- **Excerpt to read**
• • • •

Comments - The Missing Piece of my Heart

enema next door ( C ) at 2007-10-05

So sweet it made me cry :P
very adorable yet so powerful
u seem like a very talented person with a very unique imagination

Dipsticks n Luv at 2007-10-11

OMG...I love this poem? :)

7xo ( F C ) at 2007-10-14

Really cute.
Loved this line : "Can you feel the angels, they're watching us."
Made me smile :]

Trying To Love Is The Hardest Th ( F D ) at 2007-11-03

This poem is good. none of my words and discribe it. 5/5.

Adorable keep writing.

kasia ( F C ) at 2007-11-05

Woow thats a pretty poem i liked it alot great job 5/5

Nicole Edwards ( C ) at 2007-11-05

I love this one. Its put together so well. 5/5

Vanessa ( C ) at 2007-11-19

I like how you incorporated quotes in here.
it'ss well written despite the 15

this poem is relatable and very sentimental

keep it up. :)

moonlil ( F P C ) at 2008-01-18

Very romantic poem. Its sweet.

Neil Marsden ( P ) at 2008-01-20

Fabulous, took me back some distance that's for sure!


Lost and Confused ( F P C D ) at 2008-02-19

This poem was deep, great flow, perfect word choice, the concept was brilliant and this deserves the 5/5! Good write! Keep it up :)

Pamela G ( F P C ) at 2008-02-20

It's really cute.

Alexandraa ( P C ) at 2008-04-23

Beautiful .

• • • •

[Dataset entries]

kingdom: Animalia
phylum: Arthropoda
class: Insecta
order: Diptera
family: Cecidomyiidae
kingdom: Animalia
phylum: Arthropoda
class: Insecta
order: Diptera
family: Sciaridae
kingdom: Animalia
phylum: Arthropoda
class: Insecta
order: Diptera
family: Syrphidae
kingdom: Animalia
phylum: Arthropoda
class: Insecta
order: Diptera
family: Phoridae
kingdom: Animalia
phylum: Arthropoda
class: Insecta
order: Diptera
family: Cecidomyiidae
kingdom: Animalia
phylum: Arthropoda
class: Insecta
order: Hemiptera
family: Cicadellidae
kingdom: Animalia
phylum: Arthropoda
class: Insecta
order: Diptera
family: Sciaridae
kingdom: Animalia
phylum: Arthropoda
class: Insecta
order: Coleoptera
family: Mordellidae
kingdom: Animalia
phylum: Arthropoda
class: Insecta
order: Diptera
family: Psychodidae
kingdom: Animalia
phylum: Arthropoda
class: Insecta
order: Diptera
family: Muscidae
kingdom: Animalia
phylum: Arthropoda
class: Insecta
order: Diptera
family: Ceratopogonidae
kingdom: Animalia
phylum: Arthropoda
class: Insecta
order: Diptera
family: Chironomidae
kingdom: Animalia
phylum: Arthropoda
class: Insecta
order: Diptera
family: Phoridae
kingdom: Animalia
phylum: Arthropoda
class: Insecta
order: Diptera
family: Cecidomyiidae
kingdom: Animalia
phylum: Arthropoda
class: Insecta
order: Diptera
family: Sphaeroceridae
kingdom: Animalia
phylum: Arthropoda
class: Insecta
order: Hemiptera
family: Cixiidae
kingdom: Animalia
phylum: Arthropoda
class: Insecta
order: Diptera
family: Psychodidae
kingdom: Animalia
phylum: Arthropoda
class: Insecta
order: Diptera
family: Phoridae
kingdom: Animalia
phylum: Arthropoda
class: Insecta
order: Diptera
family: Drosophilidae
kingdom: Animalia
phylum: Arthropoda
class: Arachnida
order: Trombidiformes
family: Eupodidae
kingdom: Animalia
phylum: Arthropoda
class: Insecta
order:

• • • •

- **Short problem**
Extend the reader comments on the poem "The Missing Piece of my Heart" by adding more in the same style, each with its own name and date line.

- **Answer to the task**
Claire ( F P C ) at 2008-05-04

I absoulutly love that poem!!!! its amazing!!!

xXxUNOxXx ( F C D ) at 2008-05-07

Awwww, I love this poem. It's amazing. I lvoe the part where u were saying about the leaves tapping on the window. You really let the reader knew what kind of setting you were in, and you don't get that very often. Ver very good poem, I love it. 5/5

Savannah Kate ( F C ) at 2008-07-01

Aww! Gosh that's sweet! I know I'm just a little part if a big sea of comments haha but if you could comment on mine I'd love it! Thanks!:)

dirtyhands ( C ) at 2008-09-28

Lufet mo pare,,
thats make me more proud to be filipino,
wish na makagawa din ako ng sing-ganda nyan,,
chin up filipinoes!!!

Baine Willows at 2008-10-12

This is lovely.
Truly good work, I enjoyed reading it.

Ready To Give Up ( F P C ) at 2009-01-05

Awww this was magnificent. Really sweet! and well written, excellent job

IdTakeABulletForYou ( F P C D ) at 2016-06-04

A wonderful poem, as you already know judging from the other comments, so I will refrain from glorification :P Just a couple tweaks I'd make and that's about all I'll say!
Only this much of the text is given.